Why to Cite

There are many reasons to cite your sources:

  • to give credit to authors or artists whose work you have used
  • to allow people who are reviewing your work to check your sources
  • to show readers how you came up with your arguments or ideas
  • to provide scholars with other sources for their research
  • to avoid plagiarism

For more information about the dangers of plagiarism see the APA Blog.

For a quick overview of why and when to cite, view this short video, Cite a Source: How and Why You Should Do It.

Test your understanding of plagiarism by taking this short Plagiarism Quiz.

What you don't know CAN hurt you!

When to Cite

Cite a source when:

  • you copy information exactly from it; this includes primary sources, such as when you have interviewed someone or are referring to a work of art or image that you are referencing
  • you paraphrase, summarize or use your own words to describe ideas from a work
  • you cite statistics, data or other numerical information that was compiled by someone other than yourself.
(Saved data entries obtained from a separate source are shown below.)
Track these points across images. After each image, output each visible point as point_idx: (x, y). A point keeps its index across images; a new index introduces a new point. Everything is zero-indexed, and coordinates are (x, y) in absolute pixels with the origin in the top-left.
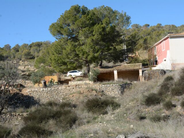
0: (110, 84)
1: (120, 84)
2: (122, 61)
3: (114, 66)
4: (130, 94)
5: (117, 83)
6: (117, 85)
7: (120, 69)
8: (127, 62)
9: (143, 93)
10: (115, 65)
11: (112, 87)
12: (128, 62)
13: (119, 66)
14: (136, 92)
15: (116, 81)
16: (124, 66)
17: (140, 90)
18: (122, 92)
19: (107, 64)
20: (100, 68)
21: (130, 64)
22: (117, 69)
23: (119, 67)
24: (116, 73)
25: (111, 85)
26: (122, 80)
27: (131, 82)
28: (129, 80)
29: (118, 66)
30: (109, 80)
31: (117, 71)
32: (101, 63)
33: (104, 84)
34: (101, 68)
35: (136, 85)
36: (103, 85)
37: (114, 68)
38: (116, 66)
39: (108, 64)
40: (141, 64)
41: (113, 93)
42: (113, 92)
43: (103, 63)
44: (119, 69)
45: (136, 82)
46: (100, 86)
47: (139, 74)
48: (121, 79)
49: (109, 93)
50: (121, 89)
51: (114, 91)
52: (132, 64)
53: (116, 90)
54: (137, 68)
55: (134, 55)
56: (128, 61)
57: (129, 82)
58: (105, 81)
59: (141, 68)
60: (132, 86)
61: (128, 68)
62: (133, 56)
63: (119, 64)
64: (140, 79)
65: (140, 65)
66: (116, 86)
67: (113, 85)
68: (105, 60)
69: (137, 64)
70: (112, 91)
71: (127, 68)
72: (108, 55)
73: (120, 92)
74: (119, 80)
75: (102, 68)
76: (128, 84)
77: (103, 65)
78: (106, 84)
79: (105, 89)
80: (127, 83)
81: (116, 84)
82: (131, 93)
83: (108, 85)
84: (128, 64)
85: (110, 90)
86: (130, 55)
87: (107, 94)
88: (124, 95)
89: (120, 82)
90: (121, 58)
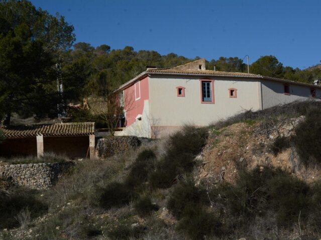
0: (27, 163)
1: (49, 164)
2: (54, 116)
3: (36, 125)
4: (69, 184)
5: (43, 162)
6: (42, 166)
7: (50, 132)
8: (63, 117)
9: (96, 182)
10: (38, 124)
11: (32, 169)
12: (66, 118)
13: (48, 125)
14: (81, 181)
15: (41, 156)
16: (59, 126)
17: (90, 177)
18: (52, 180)
19: (20, 120)
20: (5, 128)
21: (71, 124)
22: (43, 132)
23: (48, 127)
24: (40, 139)
25: (30, 165)
26: (53, 155)
27: (73, 159)
28: (68, 155)
29: (45, 125)
30: (25, 155)
31: (42, 135)
32: (8, 119)
33: (13, 163)
34: (6, 129)
35: (82, 165)
36: (12, 166)
37: (36, 130)
38: (42, 125)
39: (23, 120)
40: (93, 123)
41: (33, 181)
42: (34, 179)
43: (11, 117)
44: (47, 132)
45: (82, 159)
46: (6, 166)
47: (89, 144)
48: (52, 153)
49: (25, 182)
50: (52, 174)
51: (36, 178)
52: (76, 124)
53: (41, 176)
54: (83, 132)
55: (79, 105)
56: (66, 116)
57: (68, 160)
58: (15, 156)
59: (93, 131)
60: (75, 167)
61: (67, 131)
62: (76, 106)
63: (46, 122)
64: (91, 154)
65: (92, 126)
66: (41, 167)
67: (35, 164)
68: (17, 112)
69: (85, 123)
70: (31, 179)
71: (64, 131)
72: (23, 101)
73: (48, 180)
74: (48, 155)
75: (9, 129)
76: (67, 163)
77: (12, 122)
78: (19, 163)
79: (16, 175)
80: (64, 160)
81: (40, 164)
82: (70, 182)
83: (23, 165)
84: (68, 124)
85: (26, 176)
86: (71, 105)
87: (20, 184)
88: (57, 186)
89: (49, 160)
90: (51, 110)
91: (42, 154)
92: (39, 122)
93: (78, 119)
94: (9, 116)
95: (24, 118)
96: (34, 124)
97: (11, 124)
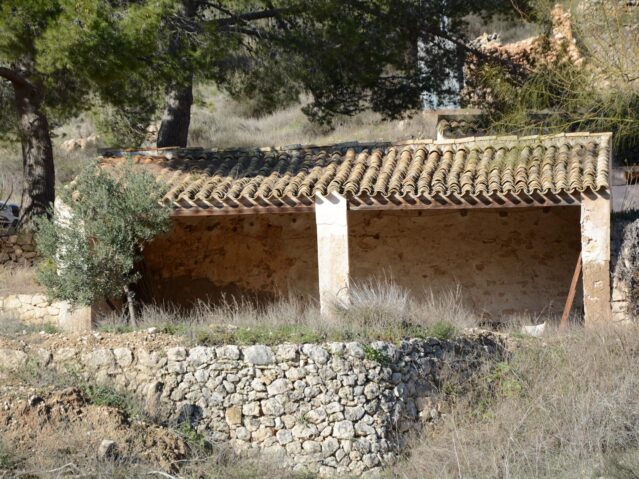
0: (273, 342)
1: (377, 345)
2: (397, 102)
3: (314, 149)
4: (477, 454)
5: (349, 337)
6: (342, 356)
7: (379, 186)
8: (449, 109)
9: (620, 448)
10: (320, 142)
11: (293, 373)
12: (459, 112)
13: (369, 148)
14: (538, 440)
15: (338, 309)
16: (426, 155)
17: (584, 420)
18: (391, 430)
19: (235, 120)
20: (165, 163)
21: (483, 141)
22: (349, 186)
23: (373, 159)
24: (332, 221)
25: (286, 350)
26: (394, 301)
27: (496, 326)
28: (472, 305)
29: (358, 148)
30: (262, 299)
31: (343, 201)
32: (181, 117)
33: (205, 341)
34: (173, 165)
35: (540, 360)
36: (199, 353)
37: (314, 172)
38: (342, 150)
39: (252, 122)
40: (604, 139)
41: (299, 431)
42: (306, 421)
43: (194, 108)
44: (365, 184)
45: (541, 327)
46: (171, 352)
47: (579, 249)
48: (393, 289)
49: (261, 433)
50: (390, 399)
51: (312, 414)
52: (510, 140)
53: (337, 407)
54: (547, 185)
55: (527, 43)
56: (463, 104)
57: (468, 327)
58: (216, 303)
59: (601, 181)
60: (504, 367)
61: (465, 179)
62: (513, 48)
63: (362, 135)
64: (590, 300)
65: (595, 154)
66: (336, 362)
67: (307, 348)
68: (220, 79)
69: (561, 139)
70: (288, 420)
71: (452, 179)
72: (252, 25)
73: (372, 428)
74: (370, 299)
75: (186, 169)
76: (463, 348)
77: (198, 134)
78: (232, 341)
79: (218, 396)
80: (447, 333)
81: (335, 347)
82: (482, 444)
83: (250, 351)
84: (471, 142)
85: (267, 405)
86: (486, 43)
87: (239, 445)
88: (416, 460)
89: (378, 329)
90: (390, 71)
91: (344, 298)
92: (325, 133)
93: (520, 115)
94: (186, 99)
95: (257, 113)
96: (305, 143)
97: (191, 144)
NOTE: The exception to the rule is that you do not have to cite a source when you are using what is considered "common knowledge," such as a date in history, basic biographical facts about a prominent person, or the dates and circumstances of major historical events (e.g. there are 12 months in a year, the planets revolve around the sun, the American Civil War began on April 12, 1861, etc.). If the facts are in dispute, it is best to cite sources.

How to Cite

Overview

The essential components of APA citation style are the reference list and related in-text citations. These two components work together to allow readers to find the exact sources used by the writer, as well as where in the paper these sources were used.

The reference list is the master list of all sources used, and is located after the body of the paper. Each source has its own entry on the list and is written in a highly stylized format. The four basic elements of a reference are:

Author. (Date). Title. Source.

For example, here is a citation for an article from a magazine which contains the four basic elements along with additional elements needed to accurately describe a magazine article:

Chesney, R., & Citron, D. (2019, January/February). Deepfakes and the new disinformation war: The coming age of post-truth geopolitics. Foreign Affairs, 98(1), 147–155.
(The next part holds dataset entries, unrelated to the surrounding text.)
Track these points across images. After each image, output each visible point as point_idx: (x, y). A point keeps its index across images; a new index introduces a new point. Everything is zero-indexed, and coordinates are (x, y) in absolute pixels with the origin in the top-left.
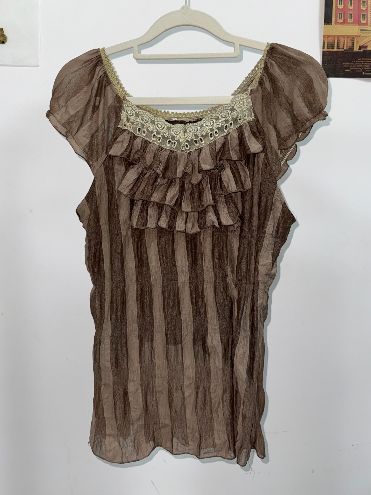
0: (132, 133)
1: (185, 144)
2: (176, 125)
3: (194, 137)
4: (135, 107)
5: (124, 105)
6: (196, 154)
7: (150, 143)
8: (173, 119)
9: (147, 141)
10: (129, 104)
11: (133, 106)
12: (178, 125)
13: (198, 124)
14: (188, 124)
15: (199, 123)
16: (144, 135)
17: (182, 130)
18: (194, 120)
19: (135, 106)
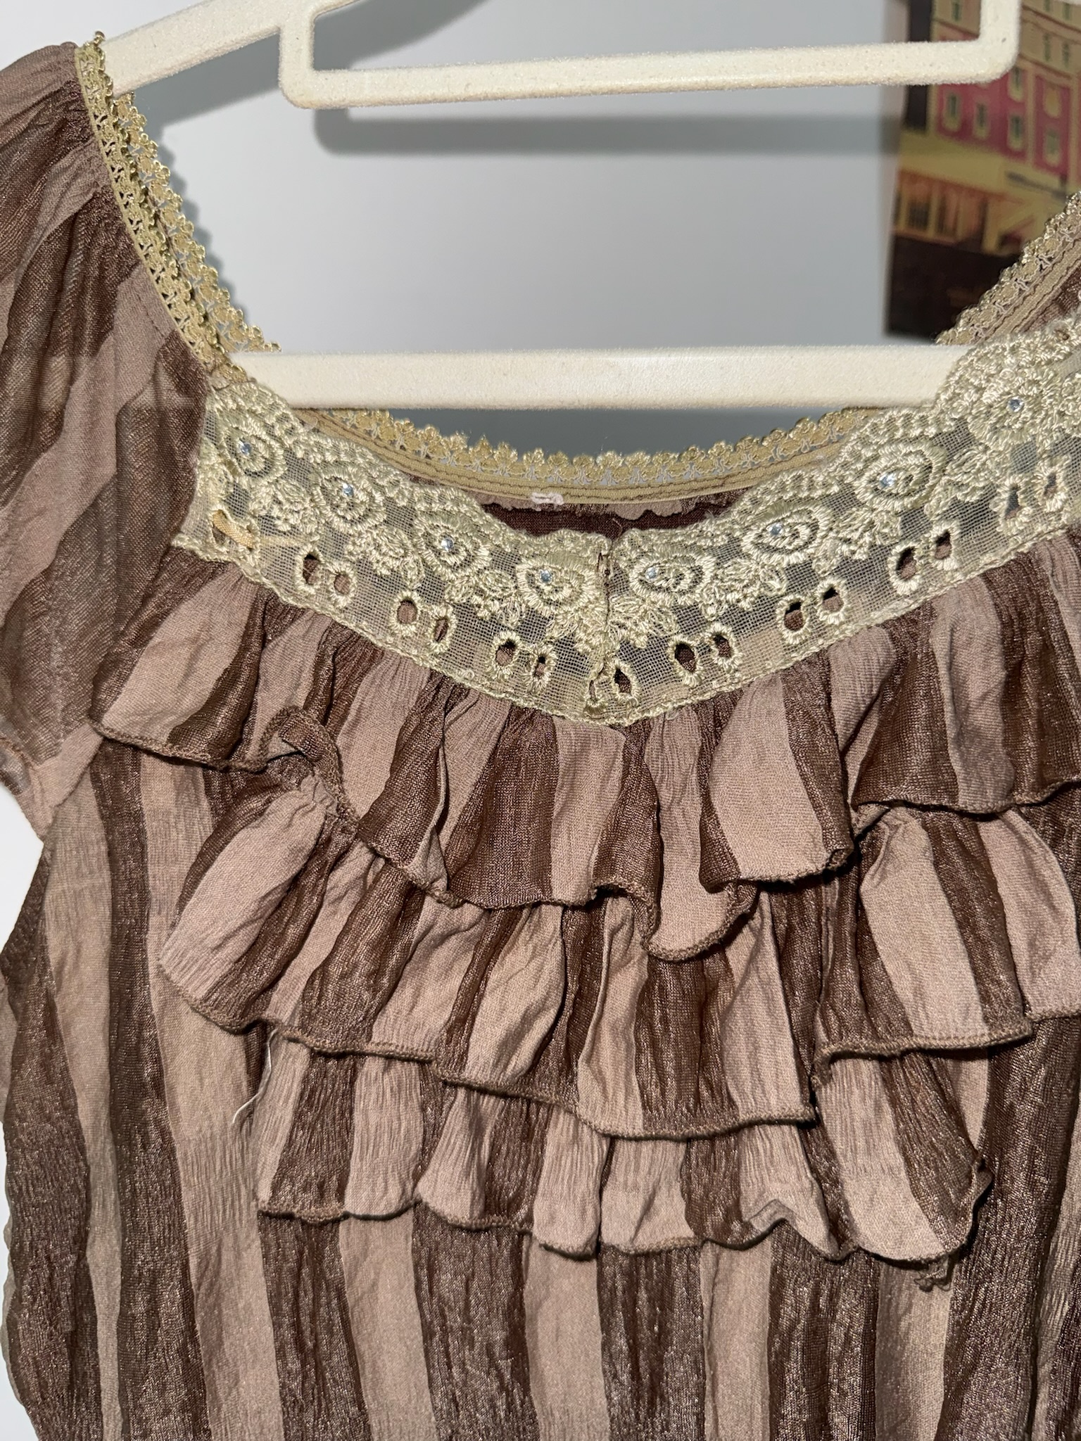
0: (261, 586)
1: (612, 665)
2: (552, 539)
3: (671, 623)
4: (283, 419)
5: (213, 405)
6: (687, 737)
7: (374, 655)
8: (538, 499)
9: (354, 639)
10: (247, 398)
11: (274, 407)
12: (567, 539)
13: (701, 535)
14: (635, 533)
15: (708, 526)
16: (343, 601)
17: (589, 574)
18: (678, 509)
19: (283, 410)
When sources are used in the body of the paper, in-text citations are the link back to the exact entry for the source appearing on the reference list. For example, when the above source is quoted in the body of the paper it includes an embedded in-text citation:

Chesney (2019) speculates that "as deepfake technology develops and spreads, the current disinformation wars may soon look like the propaganda equivalent of the era of swords and shields."

 

Kinds of Sources

How to cite a source in the reference list is determined by the kind of source it is. APA citation style organizes sources into reference groups, then categories, and then types. The essential groups /categories / types covered in this guide are:

GROUP CATEGORY TYPE
1.Textual Works Periodicals  (sources published on a recurring schedule) Journal Articles
    Magazine Articles
    Newspaper Articles
    Blog Articles
  Books and Reference Works Whole Books (both authored and edited)
  Edited Book Chapters and Reference Work Entries Edited Book Chapters
    Reference Work Entries
2. Audiovisual Media Audiovisual Works Film or Video
    TV Series
    YouTube and Other Streaming Videos
  Audio Works Music
    Podcasts
  Visual Works Artwork
    Photographs
    Maps
3. Online Media Social Media Twitter, Instagram, Etc.
    Facebook, Tumblr, Linkedin, Etc.
  Webpages and Websites Specific Types of Webpages

 

 

 

 

 

 

 

 

 

 

 

 

 

 

 

 

 

 

 

 

The one remaining group APA recognizes, "data sets, software, and tests," is not covered in this guide.

For more in-depth information on APA groups / categories / types, with examples, visit this APA Style Blog page.

NOTE: When selecting a group / category / type for a source, what group / category / type a source falls into is of more importance than how it happened to be accessed. For example, if you wanted to cite an article from a journal, when selecting a category/group/type the deciding factor would be that it was an article from a journal, not that you read it in print, or in a library research database, or on a website.